NLP: Stanford’s GloVe for Word Embedding
If you are looking to embed your words into vector representation but using a global dataset, this is the right space for you. With this article, I hope to guide you through how GloVe works, what the benefits of GloVe are, and even some of its applications.
Global Vectors (GloVe) is an unsupervised learning algorithm used to represent words in a more machine-understandable format, i.e., vectors. This is a word embedding technique, meaning, it is used to portray input words in such a format that can be interpreted by a machine without any extra efforts, which is the vector representation where a set of dimensions defines each word.
It functions on the primary intent to retrieve word vectors using global statistics and not just a particular dataset used to achieve very general results. For GloVe, training takes place on the aggregate of the globally co-occurring word statistics, which depicts the relation between words using a variety of linear sub-structures.
GloVe is a log-bilinear model that works on a weighted least-squares objective. The fundamental logic behind it is that the ratio of word-word co-occurrence probability can be used to determine at least some meaning of the words to be vectorized easily.
How is GloVe better than other models?
Similar to most unsupervised learning models, this method too uses statistics of word occurrences in a dataset as the chief source of gathering information. A co-occurrence matrix depicts how often a particular couple of words occur together using which the relationship between them can be understood. Each value in the co-occurrence matrix represents the number of times the corresponding words occurred together.

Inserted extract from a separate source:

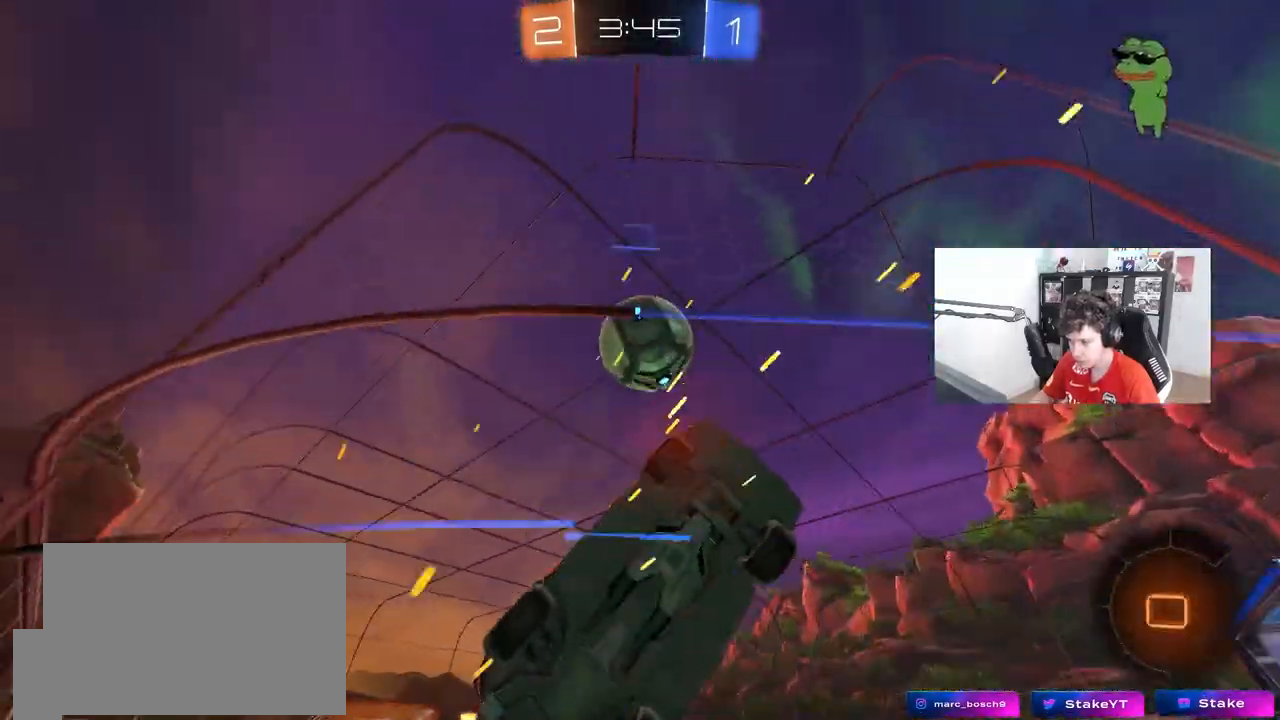
{"keys": ["a", "w"], "mouse": ["left"], "mouse_move": "still", "events": [[100, "a", "down"], [333, "mouse_left", "down"]]}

GloVe is essentially a count-based model. Count-based models generally learn vectors by performing dimensionality reduction on the co-occurrence matrix.
The method begins by constructing a large matrix comprising of the co-occurrence information which informs us the number of times each word is used (rows) and the context it is used in (columns). After this, this matrix is factorized to yield a lower-dimensional matrix consisting of words and features, which results in each row representing the vector for the corresponding word.
The result is achieved by ensuring minimal ‘reconstruction loss’ which looks for such lower-dimensional representation which can easily explain the variance in high-dimensional data.
For GloVe, the pre-processing of the count matrix is done by log-smoothing the counts and normalizing them.
To better understand the working, let’s define a few terms first.
Xij represents the number of times word j occurs in the context for word i
Xi = ∑k Xik
Pij = P(j|i) = Xij/Xi
GloVe encodes the information regarding the probability ratio to give out vectors of words. The ratio of co-occurrence probabilities can be represented as:
As can be understood from the above formula, word correlation in GloVe is extracted by the ratio of probabilities of those words occurring together in global statistics.
Let us consider an example with two words i= ice and j=steam. The correlation between these words can be understood by studying the ratio of their co-occurrence probabilities with a variety of probe words k.
As per results obtained from a study, where probe words solid, gas, water, and fashion are studied, the following co-occurrence matrix was obtained.
This shows that the probability of solid and ice occurring together is higher than that of gas and ice occurring together. Similarly, the probability of steam and gas occurring together is higher than that for steam and solid occurring together. On the other hand, when looked at the probability water and fashion occurring with ice and steam, it can be comprehended that either these probe words are highly related to ice and steam or are not at all related as their probability is close to 1 (as seen from the lowest row).
How is GloVe better than other models?
As an alternative to GloVe, the word2vec model can also be used for word embedding. However, weighing their pros and cons will give you a better idea of the benefits of GloVe. The principal difference is that GloVe allows for parallel implementation making it faster to train over huge data.
GloVe also extracts the co-occurrence probability with the global statistics whereas word2vec is trained on the dataset it is made to focus on.
GloVe is credited to combine the merits of the word2vec’s skip-gram model for tasks requiring word analogy tasks and those of matrix factorization methods to work on global statistical information.
The Skip-gram model may be better at word analogizing words, but they poorly utilize the statistics of the dataset as they are not trained on the co-occurrence counts of global information. The prime essence of GloVe is to capture word similarity, and that of the word2vec is analogical reasoning.
However, GloVe has a few limitations
- It uses a huge amount of memory as the processing of training the model happens on global statistics.
- Sometimes, it is a bit sensitive to the initial learning rate.
- Co-occurrence matrices train quickly but they focus on the word similarity and emphasize the common words a little too much.
- To extract the context of words, they require extra effort.
Because GloVe can efficiently extract relations, it can be used to determine linear relations like those between zip codes and cities, company and product, gender relations (king and queen), or even synonyms. GloVe is used as the word embedding framework for the offline and online systems that were designed to detect psychological discomfort in patients. It was also used by the SpaCy model to build semantic word vectors to devise the top list words to match with the distance measures such as Euclidean distance and Cosine similarity.
Like everything else GloVe has its own merits and demerits. But it is the developers’ choice of how to use them. Implementing GloVe with Python is an easy way to do so and design creative applications that need word embedding.